On Realising a Surreal Dream
They say you should chase down your passion like it is the last bus of the night! Kritika Anand, a 27-year-old literature graduate from Delhi University who discovered and pursued her passion for surreal art, did just this.
Though Kritika had always been good at painting and had participated in several art competitions, there came a point when she realised that art was more than just a hobby to her. We ask her what triggered this shift in perspective. She says:
“After completing my graduation in literature, I felt an inner urge to go back to painting. So I enrolled for a foundation course to brush up all my long-lost skills. Gradually, things started falling in place. Four years ago, I got selected in Triveni Kala Sangam, which is an important culture and arts complex and education centre in New Delhi. Being a part of Triveni was a dream come true for me. Growing up, I had heard so much about the place from my mother, whose brother was an oil painter and had been associated with Triveni for 12 long years. Joining this organisation was the biggest turning point of my life and it was then that I started getting serious about creating art.”
People say it takes ages to create something worthwhile in art. But Kritika seems to have speeded up the process. Several notable e-publications like Cyberwit UK, EFiction India and E-Tableau, a unit of Efiction India, have already recognised and featured her talent. She was also featured as 'The Artist of the Week' in BuzzArt, a global art community.

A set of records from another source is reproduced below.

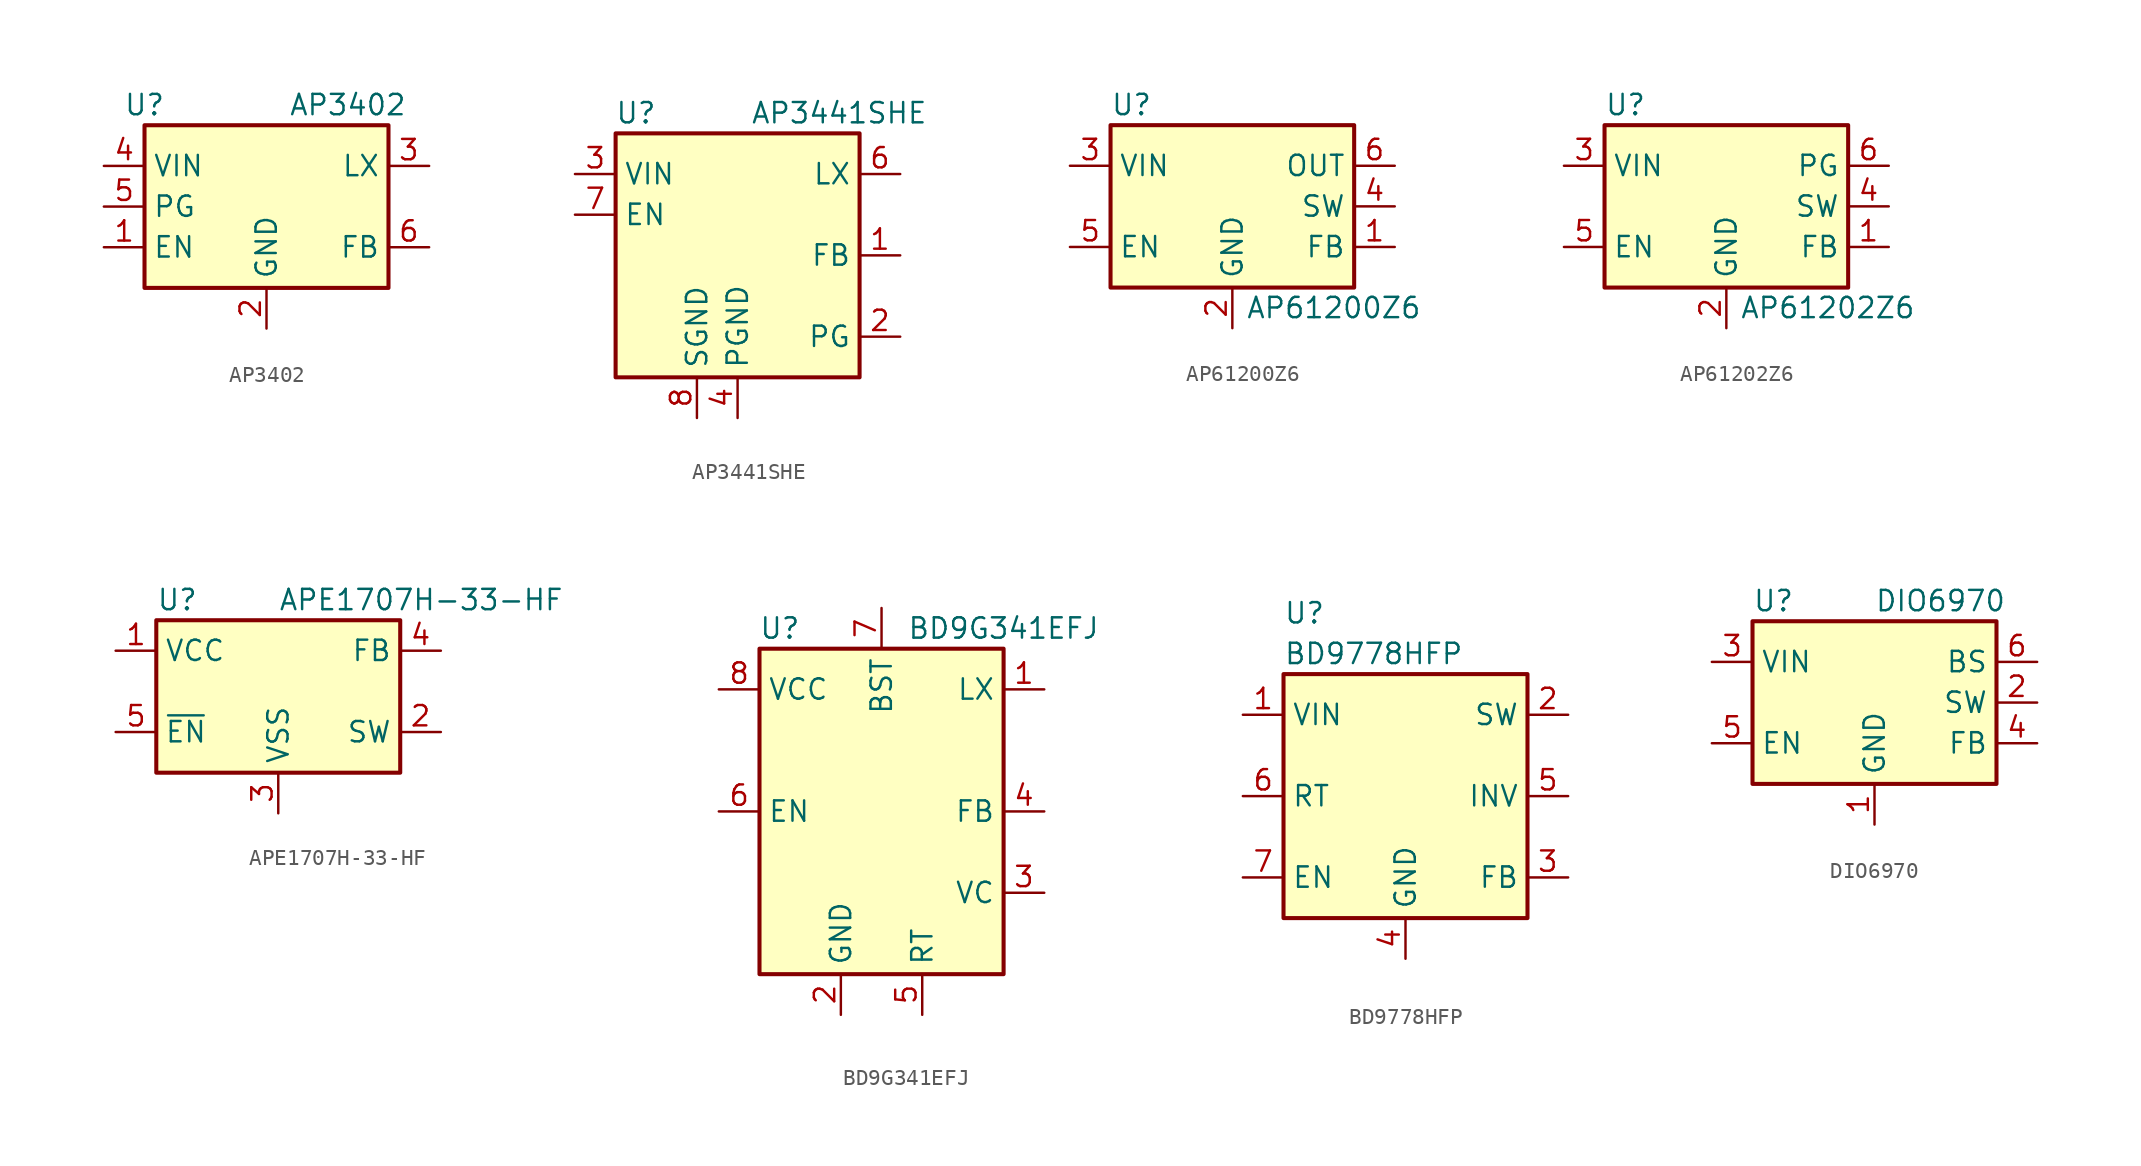
<source format=kicad_sym>
(kicad_symbol_lib
  (version 20241209)
  (generator "kicad_symbol_editor")
  (generator_version "9.0")
  (symbol "AP3402"
    (property "Reference" "U"
      (at -7.62 6.35 0)
      (effects (font (size 1.27 1.27))))
    (property "Value" "AP3402"
      (at 5.08 6.35 0)
      (effects (font (size 1.27 1.27))))
    (symbol "AP3402_0_1"
      (rectangle (start -7.62 5.08) (end 7.62 -5.08) (stroke (width 0.254) (type default)) (fill (type background))))
    (symbol "AP3402_1_1"
      (pin power_in line (at -10.16 2.54 0) (length 2.54) (name "VIN" (effects (font (size 1.27 1.27)))) (number "4" (effects (font (size 1.27 1.27)))))
      (pin input line (at -10.16 0 0) (length 2.54) (name "PG" (effects (font (size 1.27 1.27)))) (number "5" (effects (font (size 1.27 1.27)))))
      (pin input line (at -10.16 -2.54 0) (length 2.54) (name "EN" (effects (font (size 1.27 1.27)))) (number "1" (effects (font (size 1.27 1.27)))))
      (pin power_in line (at 0 -7.62 90) (length 2.54) (name "GND" (effects (font (size 1.27 1.27)))) (number "2" (effects (font (size 1.27 1.27)))))
      (pin power_out line (at 10.16 2.54 180) (length 2.54) (name "LX" (effects (font (size 1.27 1.27)))) (number "3" (effects (font (size 1.27 1.27)))))
      (pin input line (at 10.16 -2.54 180) (length 2.54) (name "FB" (effects (font (size 1.27 1.27)))) (number "6" (effects (font (size 1.27 1.27)))))))
  (symbol "AP3441SHE"
    (property "Reference" "U"
      (at -6.35 8.89 0)
      (effects (font (size 1.27 1.27))))
    (property "Value" "AP3441SHE"
      (at 6.35 8.89 0)
      (effects (font (size 1.27 1.27))))
    (symbol "AP3441SHE_1_1"
      (rectangle (start -7.62 7.62) (end 7.62 -7.62) (stroke (width 0.254) (type default)) (fill (type background)))
      (pin power_in line (at -10.16 5.08 0) (length 2.54) (name "VIN" (effects (font (size 1.27 1.27)))) (number "3" (effects (font (size 1.27 1.27)))))
      (pin input line (at -10.16 2.54 0) (length 2.54) (name "EN" (effects (font (size 1.27 1.27)))) (number "7" (effects (font (size 1.27 1.27)))))
      (pin no_connect line (at -7.62 0 0) (length 2.54) (hide yes) (name "NC" (effects (font (size 1.27 1.27)))) (number "5" (effects (font (size 1.27 1.27)))))
      (pin power_in line (at -2.54 -10.16 90) (length 2.54) (name "SGND" (effects (font (size 1.27 1.27)))) (number "8" (effects (font (size 1.27 1.27)))))
      (pin passive line (at -2.54 -10.16 90) (length 2.54) (hide yes) (name "SGND" (effects (font (size 1.27 1.27)))) (number "9" (effects (font (size 1.27 1.27)))))
      (pin power_in line (at 0 -10.16 90) (length 2.54) (name "PGND" (effects (font (size 1.27 1.27)))) (number "4" (effects (font (size 1.27 1.27)))))
      (pin power_out line (at 10.16 5.08 180) (length 2.54) (name "LX" (effects (font (size 1.27 1.27)))) (number "6" (effects (font (size 1.27 1.27)))))
      (pin input line (at 10.16 0 180) (length 2.54) (name "FB" (effects (font (size 1.27 1.27)))) (number "1" (effects (font (size 1.27 1.27)))))
      (pin open_collector line (at 10.16 -5.08 180) (length 2.54) (name "PG" (effects (font (size 1.27 1.27)))) (number "2" (effects (font (size 1.27 1.27)))))))
  (symbol "AP61200Z6"
    (property "Reference" "U"
      (at -7.62 6.35 0)
      (effects (font (size 1.27 1.27)) (justify left)))
    (property "Value" "AP61200Z6"
      (at 6.35 -6.35 0)
      (effects (font (size 1.27 1.27))))
    (symbol "AP61200Z6_0_1"
      (rectangle (start -7.62 5.08) (end 7.62 -5.08) (stroke (width 0.254) (type default)) (fill (type background))))
    (symbol "AP61200Z6_1_1"
      (pin power_in line (at -10.16 2.54 0) (length 2.54) (name "VIN" (effects (font (size 1.27 1.27)))) (number "3" (effects (font (size 1.27 1.27)))))
      (pin input line (at -10.16 -2.54 0) (length 2.54) (name "EN" (effects (font (size 1.27 1.27)))) (number "5" (effects (font (size 1.27 1.27)))))
      (pin power_in line (at 0 -7.62 90) (length 2.54) (name "GND" (effects (font (size 1.27 1.27)))) (number "2" (effects (font (size 1.27 1.27)))))
      (pin input line (at 10.16 2.54 180) (length 2.54) (name "OUT" (effects (font (size 1.27 1.27)))) (number "6" (effects (font (size 1.27 1.27)))))
      (pin power_out line (at 10.16 0 180) (length 2.54) (name "SW" (effects (font (size 1.27 1.27)))) (number "4" (effects (font (size 1.27 1.27)))))
      (pin input line (at 10.16 -2.54 180) (length 2.54) (name "FB" (effects (font (size 1.27 1.27)))) (number "1" (effects (font (size 1.27 1.27)))))))
  (symbol "AP61202Z6"
    (property "Reference" "U"
      (at -7.62 6.35 0)
      (effects (font (size 1.27 1.27)) (justify left)))
    (property "Value" "AP61202Z6"
      (at 6.35 -6.35 0)
      (effects (font (size 1.27 1.27))))
    (symbol "AP61202Z6_0_1"
      (rectangle (start -7.62 5.08) (end 7.62 -5.08) (stroke (width 0.254) (type default)) (fill (type background))))
    (symbol "AP61202Z6_1_1"
      (pin power_in line (at -10.16 2.54 0) (length 2.54) (name "VIN" (effects (font (size 1.27 1.27)))) (number "3" (effects (font (size 1.27 1.27)))))
      (pin input line (at -10.16 -2.54 0) (length 2.54) (name "EN" (effects (font (size 1.27 1.27)))) (number "5" (effects (font (size 1.27 1.27)))))
      (pin power_in line (at 0 -7.62 90) (length 2.54) (name "GND" (effects (font (size 1.27 1.27)))) (number "2" (effects (font (size 1.27 1.27)))))
      (pin open_collector line (at 10.16 2.54 180) (length 2.54) (name "PG" (effects (font (size 1.27 1.27)))) (number "6" (effects (font (size 1.27 1.27)))))
      (pin power_out line (at 10.16 0 180) (length 2.54) (name "SW" (effects (font (size 1.27 1.27)))) (number "4" (effects (font (size 1.27 1.27)))))
      (pin input line (at 10.16 -2.54 180) (length 2.54) (name "FB" (effects (font (size 1.27 1.27)))) (number "1" (effects (font (size 1.27 1.27)))))))
  (symbol "APE1707H-33-HF"
    (property "Reference" "U"
      (at -7.62 5.715 0)
      (effects (font (size 1.27 1.27)) (justify left)))
    (property "Value" "APE1707H-33-HF"
      (at 0 5.715 0)
      (effects (font (size 1.27 1.27)) (justify left)))
    (symbol "APE1707H-33-HF_0_1"
      (rectangle (start -7.62 4.445) (end 7.62 -5.08) (stroke (width 0.254) (type default)) (fill (type background))))
    (symbol "APE1707H-33-HF_1_1"
      (pin power_in line (at -10.16 2.54 0) (length 2.54) (name "VCC" (effects (font (size 1.27 1.27)))) (number "1" (effects (font (size 1.27 1.27)))))
      (pin input line (at -10.16 -2.54 0) (length 2.54) (name "~{EN}" (effects (font (size 1.27 1.27)))) (number "5" (effects (font (size 1.27 1.27)))))
      (pin power_in line (at 0 -7.62 90) (length 2.54) (name "VSS" (effects (font (size 1.27 1.27)))) (number "3" (effects (font (size 1.27 1.27)))))
      (pin input line (at 10.16 2.54 180) (length 2.54) (name "FB" (effects (font (size 1.27 1.27)))) (number "4" (effects (font (size 1.27 1.27)))))
      (pin output line (at 10.16 -2.54 180) (length 2.54) (name "SW" (effects (font (size 1.27 1.27)))) (number "2" (effects (font (size 1.27 1.27)))))))
  (symbol "BD9G341EFJ"
    (property "Reference" "U"
      (at -6.35 11.43 0)
      (effects (font (size 1.27 1.27))))
    (property "Value" "BD9G341EFJ"
      (at 7.62 11.43 0)
      (effects (font (size 1.27 1.27))))
    (symbol "BD9G341EFJ_0_1"
      (rectangle (start -7.62 10.16) (end 7.62 -10.16) (stroke (width 0.254) (type default)) (fill (type background))))
    (symbol "BD9G341EFJ_1_1"
      (pin power_in line (at -10.16 7.62 0) (length 2.54) (name "VCC" (effects (font (size 1.27 1.27)))) (number "8" (effects (font (size 1.27 1.27)))))
      (pin input line (at -10.16 0 0) (length 2.54) (name "EN" (effects (font (size 1.27 1.27)))) (number "6" (effects (font (size 1.27 1.27)))))
      (pin power_in line (at -2.54 -12.7 90) (length 2.54) (name "GND" (effects (font (size 1.27 1.27)))) (number "2" (effects (font (size 1.27 1.27)))))
      (pin input line (at 0 12.7 270) (length 2.54) (name "BST" (effects (font (size 1.27 1.27)))) (number "7" (effects (font (size 1.27 1.27)))))
      (pin input line (at 2.54 -12.7 90) (length 2.54) (name "RT" (effects (font (size 1.27 1.27)))) (number "5" (effects (font (size 1.27 1.27)))))
      (pin passive line (at 10.16 7.62 180) (length 2.54) (name "LX" (effects (font (size 1.27 1.27)))) (number "1" (effects (font (size 1.27 1.27)))))
      (pin input line (at 10.16 0 180) (length 2.54) (name "FB" (effects (font (size 1.27 1.27)))) (number "4" (effects (font (size 1.27 1.27)))))
      (pin output line (at 10.16 -5.08 180) (length 2.54) (name "VC" (effects (font (size 1.27 1.27)))) (number "3" (effects (font (size 1.27 1.27)))))))
  (symbol "BD9778HFP"
    (property "Reference" "U"
      (at -7.62 11.43 0)
      (effects (font (size 1.27 1.27)) (justify left)))
    (property "Value" "BD9778HFP"
      (at -7.62 8.89 0)
      (effects (font (size 1.27 1.27)) (justify left)))
    (symbol "BD9778HFP_0_1"
      (rectangle (start -7.62 7.62) (end 7.62 -7.62) (stroke (width 0.254) (type default)) (fill (type background))))
    (symbol "BD9778HFP_1_1"
      (pin power_in line (at -10.16 5.08 0) (length 2.54) (name "VIN" (effects (font (size 1.27 1.27)))) (number "1" (effects (font (size 1.27 1.27)))))
      (pin passive line (at -10.16 0 0) (length 2.54) (name "RT" (effects (font (size 1.27 1.27)))) (number "6" (effects (font (size 1.27 1.27)))))
      (pin passive line (at -10.16 -5.08 0) (length 2.54) (name "EN" (effects (font (size 1.27 1.27)))) (number "7" (effects (font (size 1.27 1.27)))))
      (pin power_in line (at 0 -10.16 90) (length 2.54) (name "GND" (effects (font (size 1.27 1.27)))) (number "4" (effects (font (size 1.27 1.27)))))
      (pin output line (at 10.16 5.08 180) (length 2.54) (name "SW" (effects (font (size 1.27 1.27)))) (number "2" (effects (font (size 1.27 1.27)))))
      (pin input line (at 10.16 0 180) (length 2.54) (name "INV" (effects (font (size 1.27 1.27)))) (number "5" (effects (font (size 1.27 1.27)))))
      (pin passive line (at 10.16 -5.08 180) (length 2.54) (name "FB" (effects (font (size 1.27 1.27)))) (number "3" (effects (font (size 1.27 1.27)))))))
  (symbol "DIO6970"
    (property "Reference" "U"
      (at -7.62 6.35 0)
      (effects (font (size 1.27 1.27)) (justify left)))
    (property "Value" "DIO6970"
      (at 0 6.35 0)
      (effects (font (size 1.27 1.27)) (justify left)))
    (symbol "DIO6970_0_1"
      (rectangle (start -7.62 5.08) (end 7.62 -5.08) (stroke (width 0.254) (type default)) (fill (type background))))
    (symbol "DIO6970_1_1"
      (pin power_in line (at -10.16 2.54 0) (length 2.54) (name "VIN" (effects (font (size 1.27 1.27)))) (number "3" (effects (font (size 1.27 1.27)))))
      (pin input line (at -10.16 -2.54 0) (length 2.54) (name "EN" (effects (font (size 1.27 1.27)))) (number "5" (effects (font (size 1.27 1.27)))))
      (pin power_in line (at 0 -7.62 90) (length 2.54) (name "GND" (effects (font (size 1.27 1.27)))) (number "1" (effects (font (size 1.27 1.27)))))
      (pin output line (at 10.16 2.54 180) (length 2.54) (name "BS" (effects (font (size 1.27 1.27)))) (number "6" (effects (font (size 1.27 1.27)))))
      (pin power_out line (at 10.16 0 180) (length 2.54) (name "SW" (effects (font (size 1.27 1.27)))) (number "2" (effects (font (size 1.27 1.27)))))
      (pin input line (at 10.16 -2.54 180) (length 2.54) (name "FB" (effects (font (size 1.27 1.27)))) (number "4" (effects (font (size 1.27 1.27))))))))
</source>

“I have always been interested in giving shape to my thoughts surrealistically. In my paintings, I never use any means or concepts beforehand. I paint them naively, as though I’m taking photographs of my dreams or thoughts. Ideas come to my mind and I see no reason why I should consider them wise, stupid, childish, constructive or destructive. My ideas are my alter ego and their implementation is the result of inner need.”
She believes that creating is all about finding balance. Frustrations, dissatisfaction and failures throw people into a state of chaos as they try to create, but being authentic and genuine amidst the chaos is a huge part of the creative life.
“It is about watching the person you're becoming as you create, and never trading honesty for relatability.”
To all would-be creators, she says:
“To create something is the greatest blessing one can be bestowed with. So, own it, do not fear it. Quoting one of my favourite contemporary writers, Atticus - 'Art takes time'. Monet grew his gardens before he painted them.”